What you should do:
Quote, without any change, the line that contains "弦楽トリオが浜離宮朝日ホー" and all lines that follow it to the end of the data below.

Page images and extracted text:
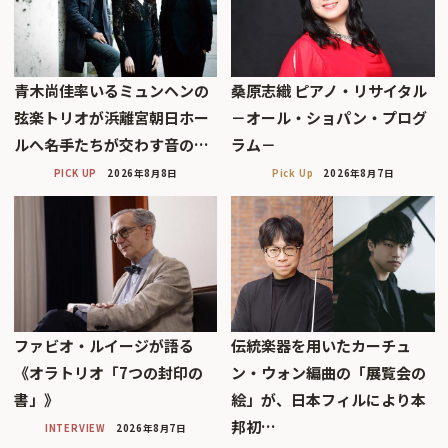
青木尚佳率いるミュンヘンの
桑原志織 ピアノ・リサイタル
弦楽トリオが浜離宮朝日ホー
－オール・ショパン・プログ
ルへ――名手たちが交わす音の…
ラム－
PICK UP
2026年8月8日
Pick Up
2026年8月7日
ファビオ・ルイージが語る
伝統楽器を用いたカーチュ
《オラトリオ「7つの封印の
ン・ウォン編曲の「展覧会の
書」》
絵」が、日本フィルにより本
邦初…
INTERVIEW
2026年8月7日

Answer to the problem:
弦楽トリオが浜離宮朝日ホー
－オール・ショパン・プログ
ルへ――名手たちが交わす音の…
ラム－
PICK UP
2026年8月8日
Pick Up
2026年8月7日
ファビオ・ルイージが語る
伝統楽器を用いたカーチュ
《オラトリオ「7つの封印の
ン・ウォン編曲の「展覧会の
書」》
絵」が、日本フィルにより本
邦初…
INTERVIEW
2026年8月7日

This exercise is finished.